In a technology-driven approach it can easily happen that choices affect the domain. In DDD the direction is reversed, the domain is the most important ingredient of the application and technology will become implementation details where the exact implementation can vary. And that is how it should be, Andras believes, your domain is an independent entity that reacts to business requirements and changes in the domain may affect the technology chosen.
Andras clearly states that his goal is not to cover all details and aspects of DDD, for that he refers to the original DDD book by Eric Evans. Instead he wants to build the skeleton of a .NET solution that takes the most important ideas from DDD and hopefully can become a base for projects based on DDD. His ambition though is that also developers completely new to DDD can benefit, for that he has provided explanations for all key concepts he uses.
His goal is a solution with the following layers:
- Infrastructure: infrastructure services to accommodate cross-cutting concerns.
- Repository: data access and persistence technology layer.

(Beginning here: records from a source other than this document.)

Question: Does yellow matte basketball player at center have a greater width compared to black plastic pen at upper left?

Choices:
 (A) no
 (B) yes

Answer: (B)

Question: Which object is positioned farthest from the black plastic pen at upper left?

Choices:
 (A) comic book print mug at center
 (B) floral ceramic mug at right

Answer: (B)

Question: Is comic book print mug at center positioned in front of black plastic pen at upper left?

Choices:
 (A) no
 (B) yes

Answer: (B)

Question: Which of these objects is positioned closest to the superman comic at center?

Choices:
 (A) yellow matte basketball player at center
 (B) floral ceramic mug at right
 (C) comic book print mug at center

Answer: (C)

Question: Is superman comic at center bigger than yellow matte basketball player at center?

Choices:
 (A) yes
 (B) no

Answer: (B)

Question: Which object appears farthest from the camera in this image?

- Domain: the domain layer with business entities and logic, the centre of the application.
- Application services: a thin layer providing actions for the consumers.
- Web: the consumer of the application.
Starting his tour through DDD, Andras explains some of the main tactical concepts in DDD, e.g. entities, value objects and aggregates, together with some guidelines for usage. He then spends the rest of his series of posts creating each of the layers that ultimately constitute the application.
Andras final conclusion is that DDD has helped him reduce the tight coupling often found in more traditional layered solutions, with the domain layer now the centre of the application. He has also managed to hide the most technology-driven layer, the repository implementation, behind an abstraction that can be replaced.